INSTRUCTIONS TO FOLLOW
Everything in the records must appear again exactly, except the images.

INPUT DATA
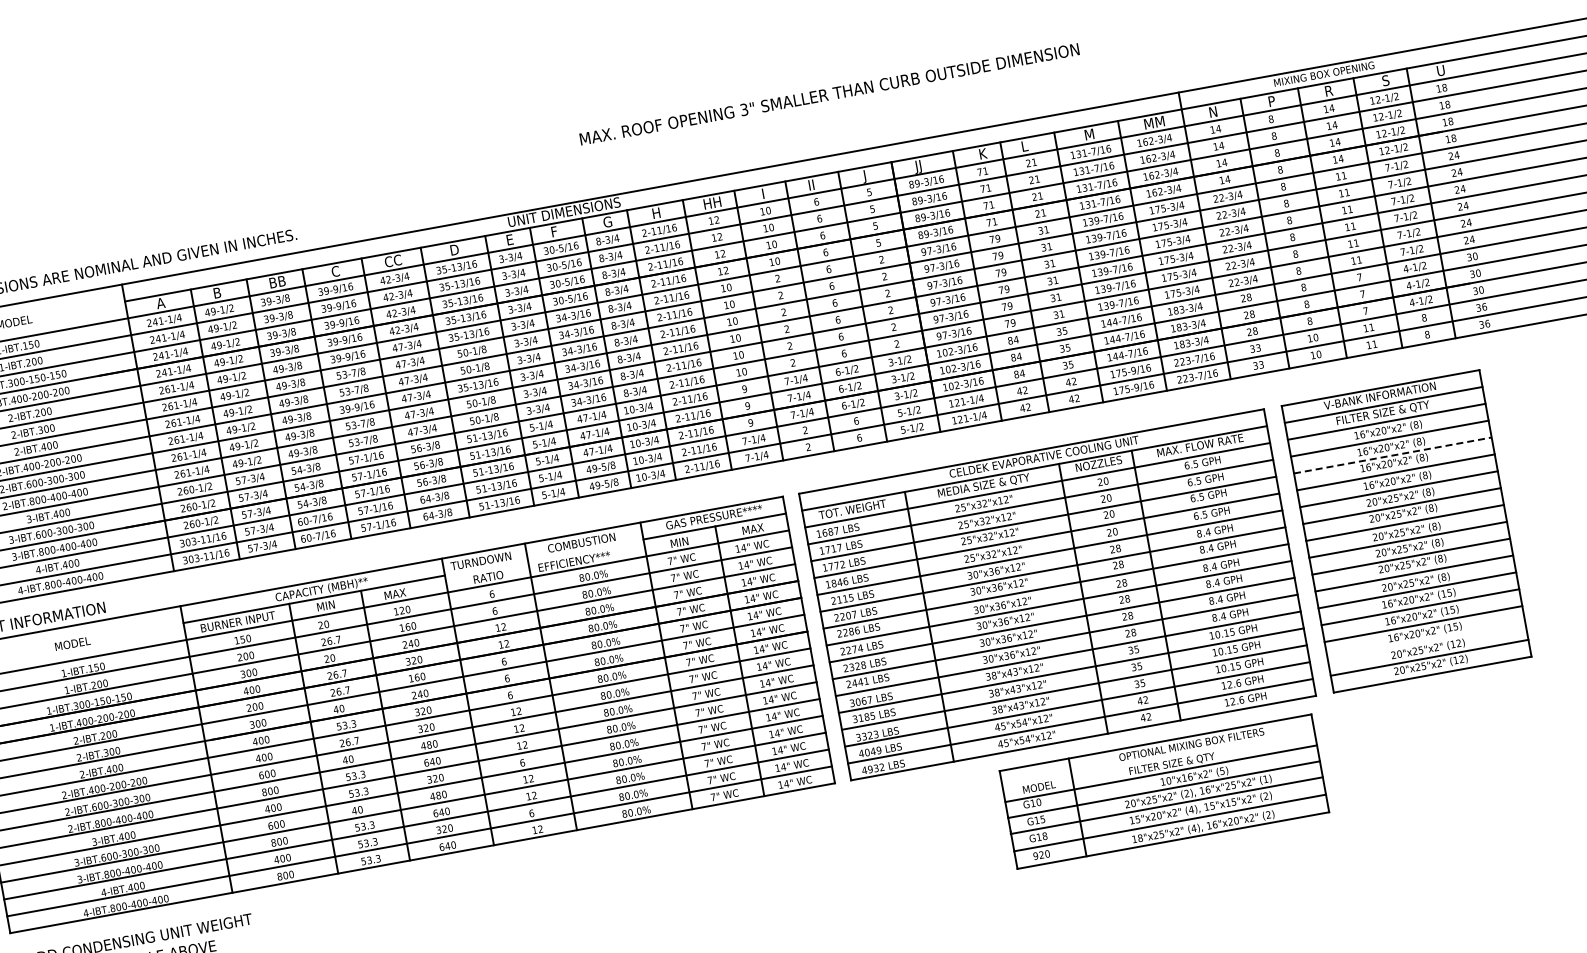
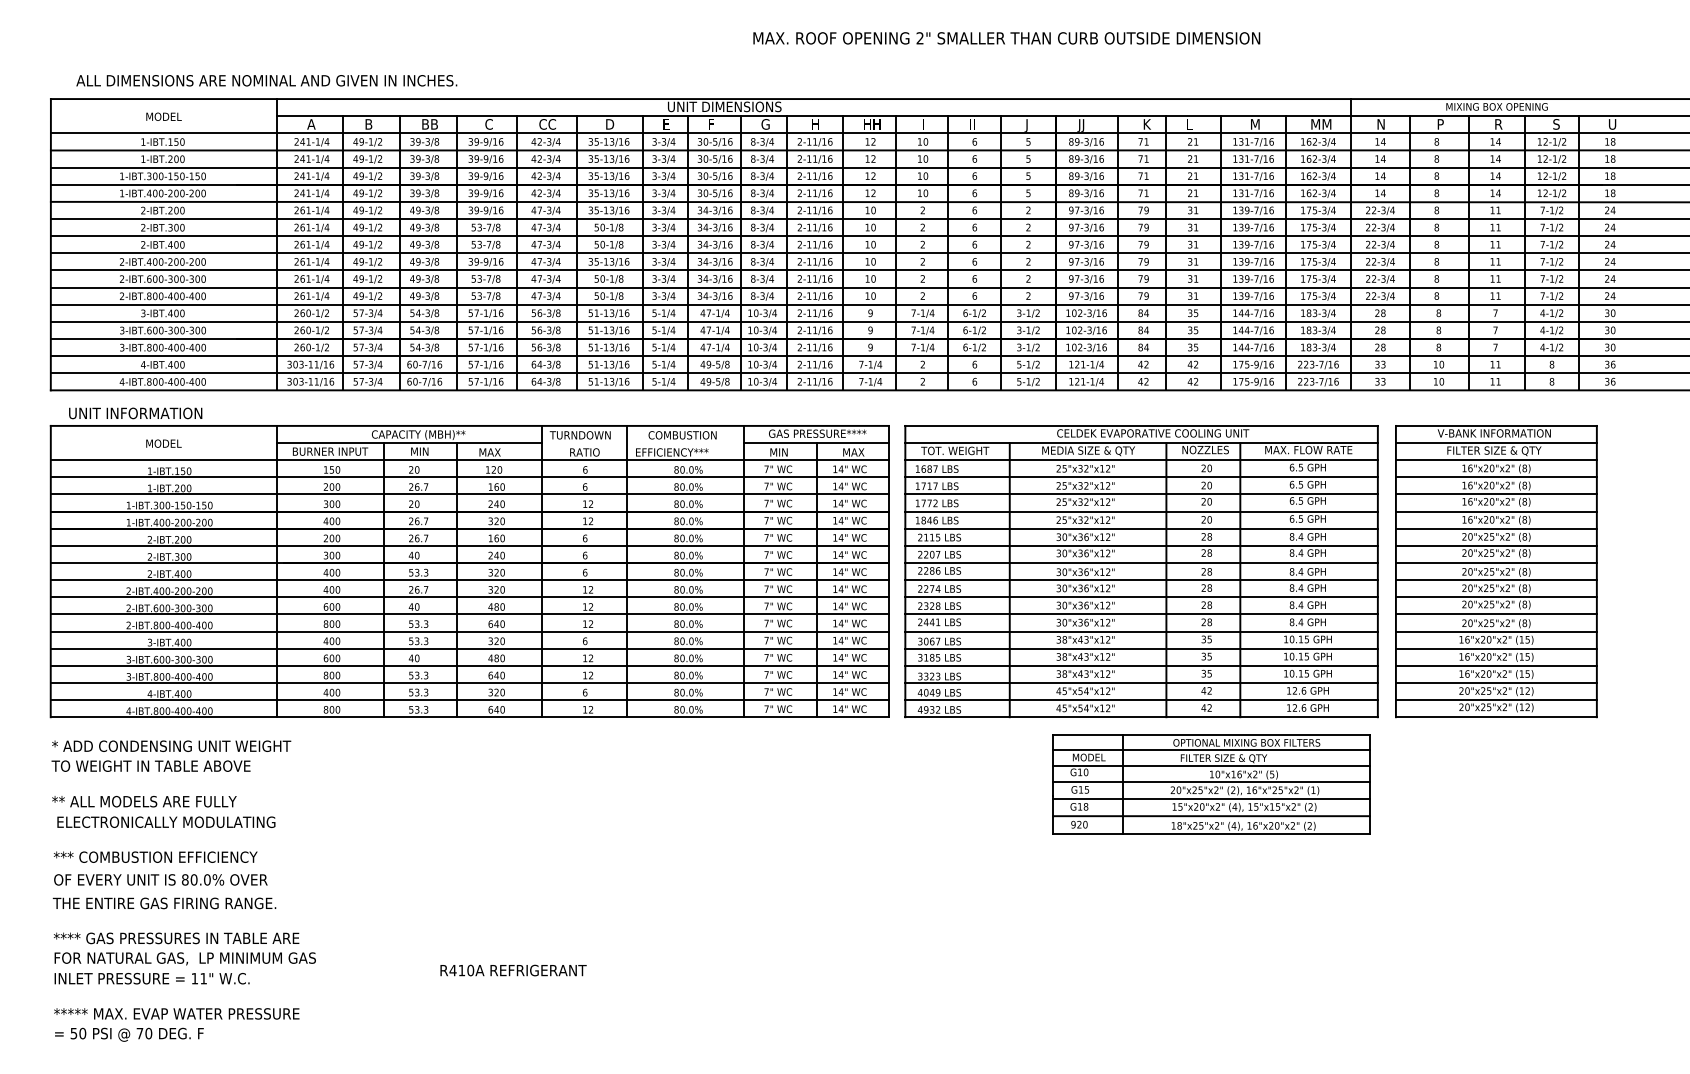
text: (743, 110) -> (919, 38), 3" -> 2"
line: (1392, 455) -> (1496, 494), dashed -> solid
line: (1425, 640) -> (1495, 682), added
line: (1158, 757) -> (1211, 749), added

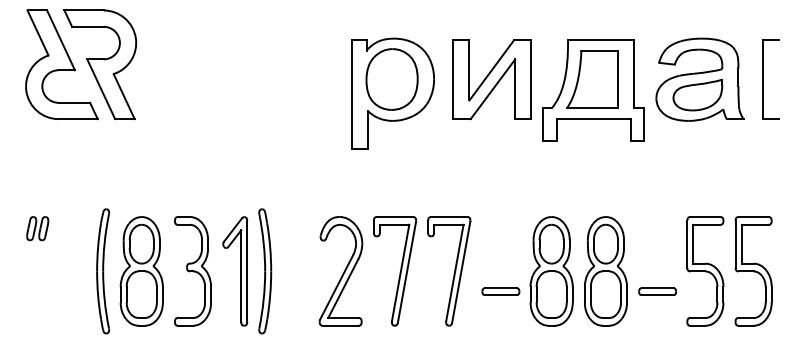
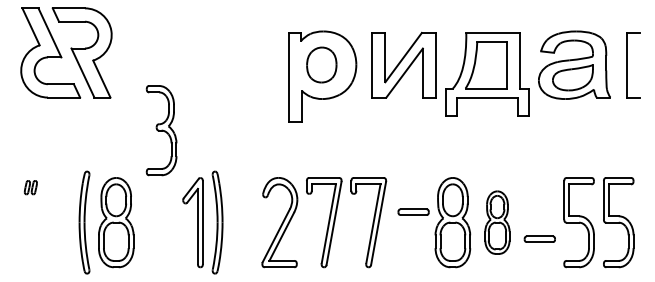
part: (391, 79) -> (321, 65), size x0.7
part: (37, 228) -> (30, 187), size x0.7
part: (192, 271) -> (161, 130), moved
part: (605, 271) -> (497, 222), size x0.7
part: (500, 291) -> (413, 212), moved

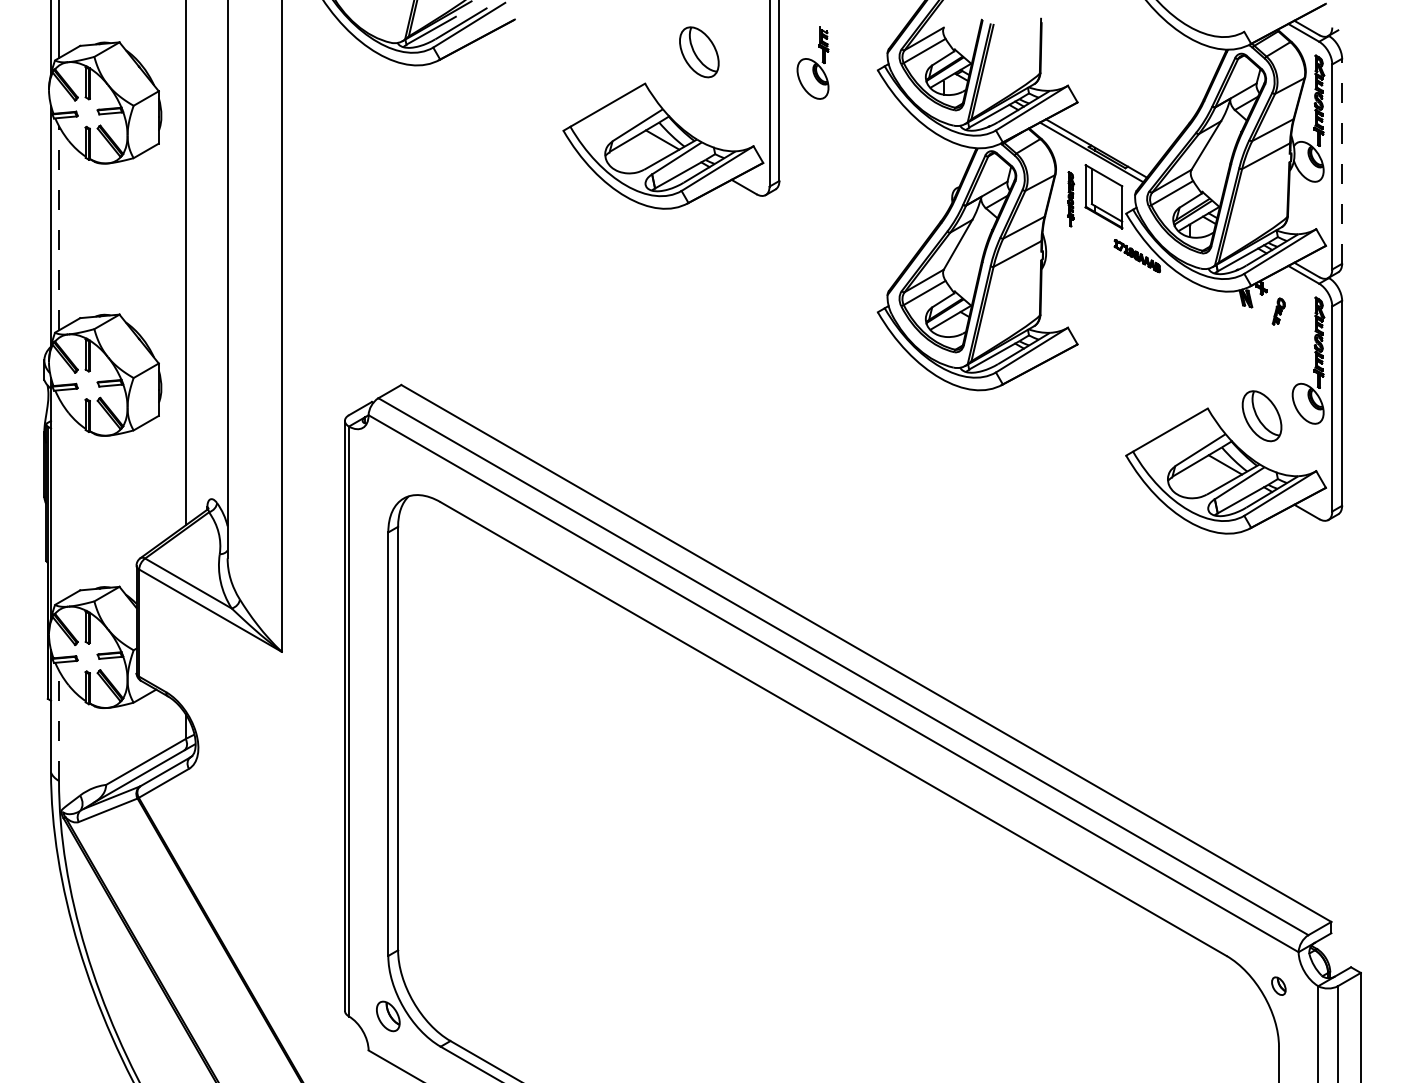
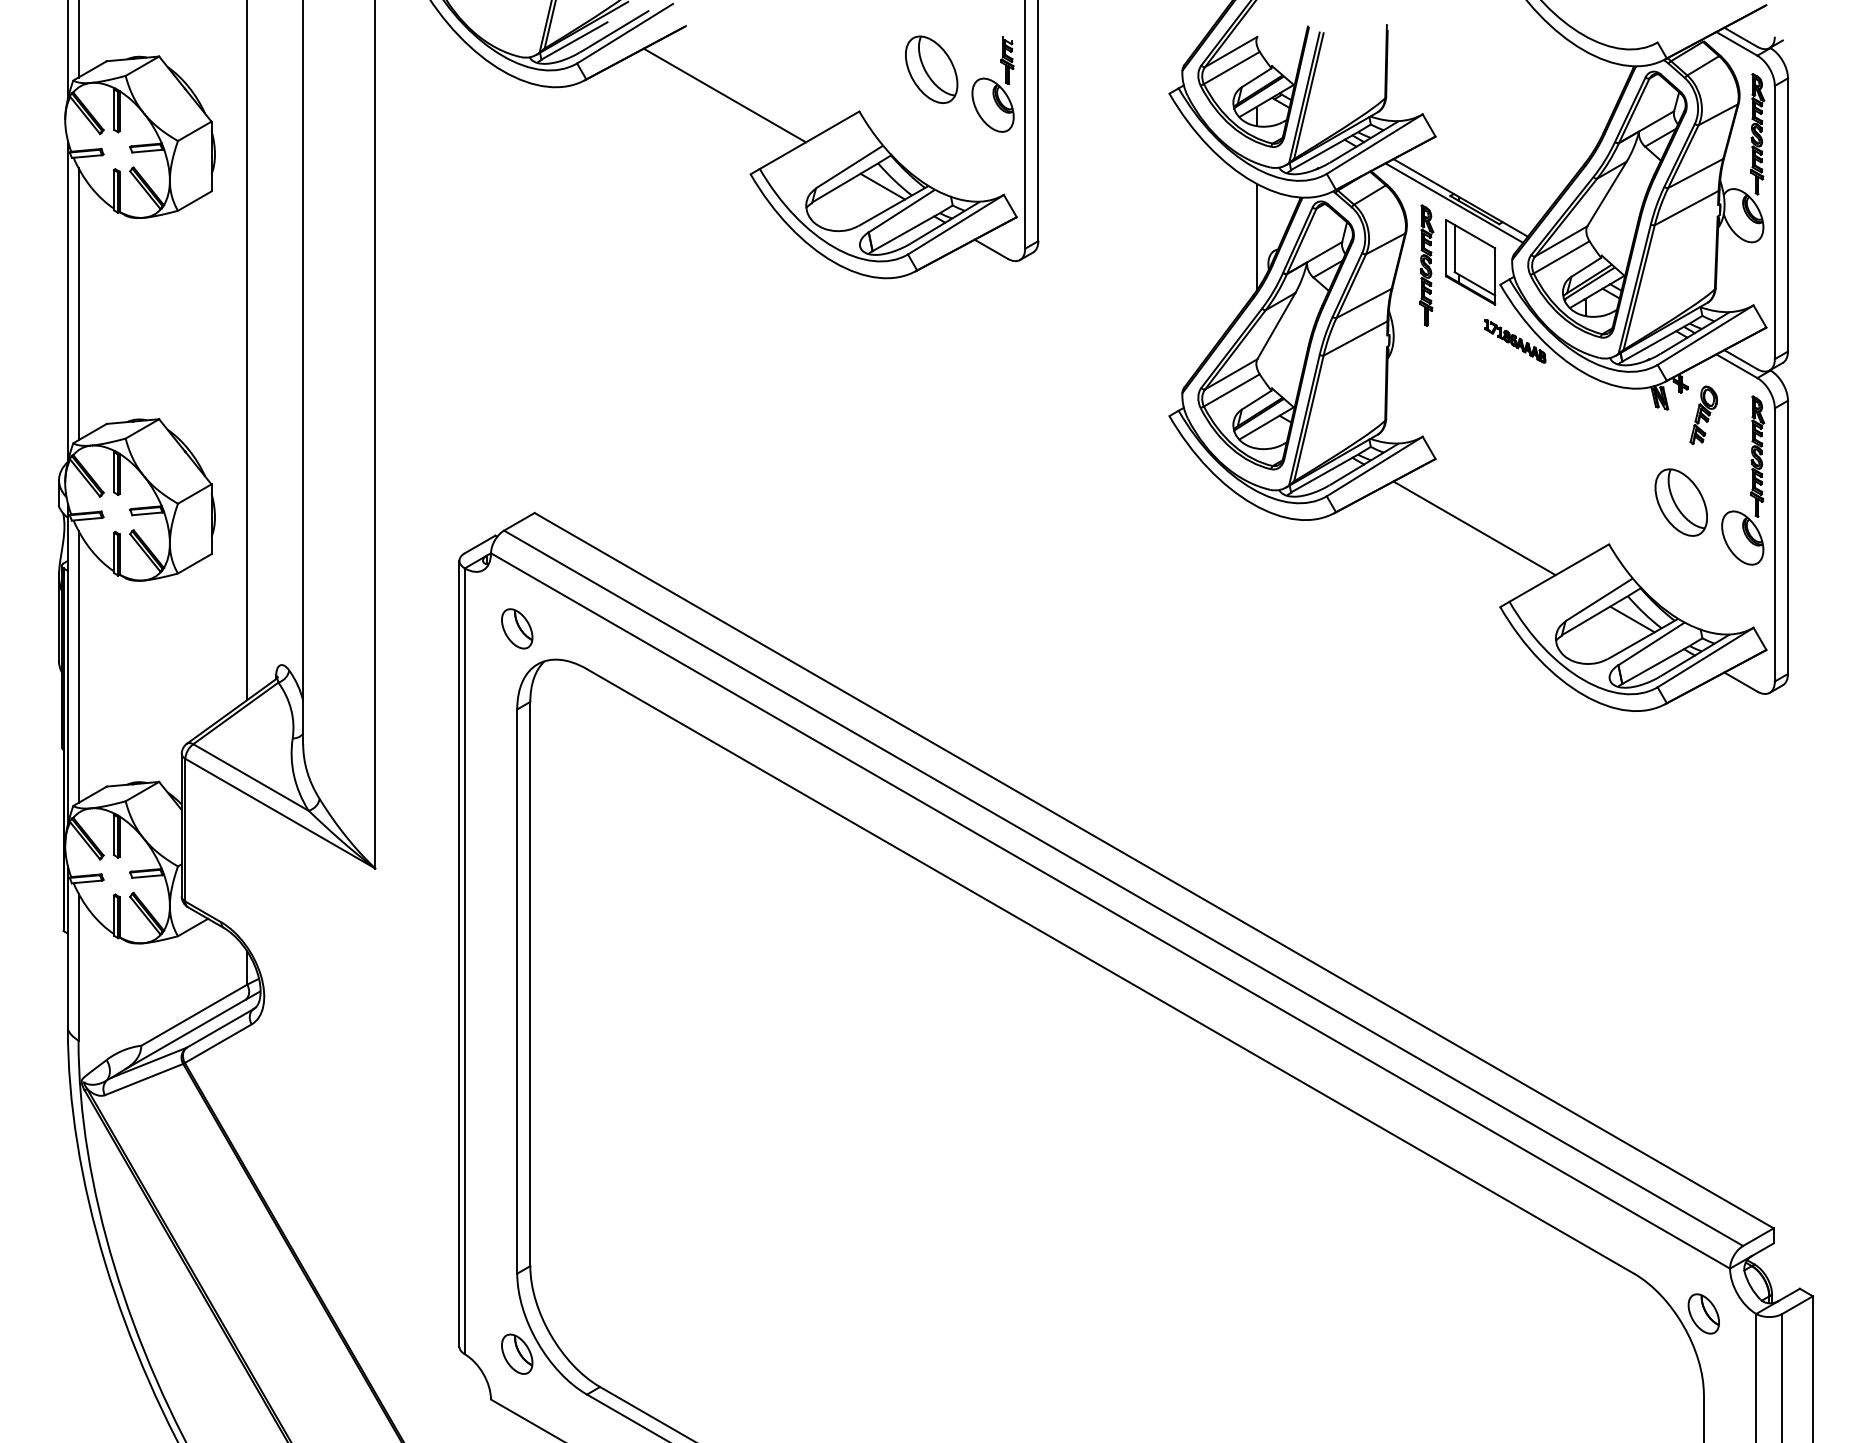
part: (812, 63) -> (992, 84), moved
line: (543, 71) -> (724, 95), added
line: (1341, 160) -> (1787, 214), dashed -> solid
line: (943, 177) -> (1256, 236), added
part: (1070, 199) -> (1426, 265), size x1.67
line: (58, 227) -> (78, 303), dashed -> solid
part: (1278, 311) -> (1703, 414), size x1.67
line: (1106, 396) -> (1474, 528), added
part: (1261, 416) -> (1680, 502), moved
part: (388, 471) -> (517, 628), added
line: (58, 500) -> (78, 666), added
line: (58, 726) -> (78, 967), dashed -> solid
part: (1278, 985) -> (1703, 1313), size x1.67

RESPONSE
text: (743, 110) -> (919, 38), 3" -> 2"
line: (1392, 455) -> (1496, 494), dashed -> solid
line: (1425, 640) -> (1495, 682), added
line: (1158, 757) -> (1211, 749), added

part: (391, 79) -> (321, 65), size x0.7
part: (37, 228) -> (30, 187), size x0.7
part: (192, 271) -> (161, 130), moved
part: (605, 271) -> (497, 222), size x0.7
part: (500, 291) -> (413, 212), moved

part: (812, 63) -> (992, 84), moved
line: (543, 71) -> (724, 95), added
line: (1341, 160) -> (1787, 214), dashed -> solid
line: (943, 177) -> (1256, 236), added
part: (1070, 199) -> (1426, 265), size x1.67
line: (58, 227) -> (78, 303), dashed -> solid
part: (1278, 311) -> (1703, 414), size x1.67
line: (1106, 396) -> (1474, 528), added
part: (1261, 416) -> (1680, 502), moved
part: (388, 471) -> (517, 628), added
line: (58, 500) -> (78, 666), added
line: (58, 726) -> (78, 967), dashed -> solid
part: (1278, 985) -> (1703, 1313), size x1.67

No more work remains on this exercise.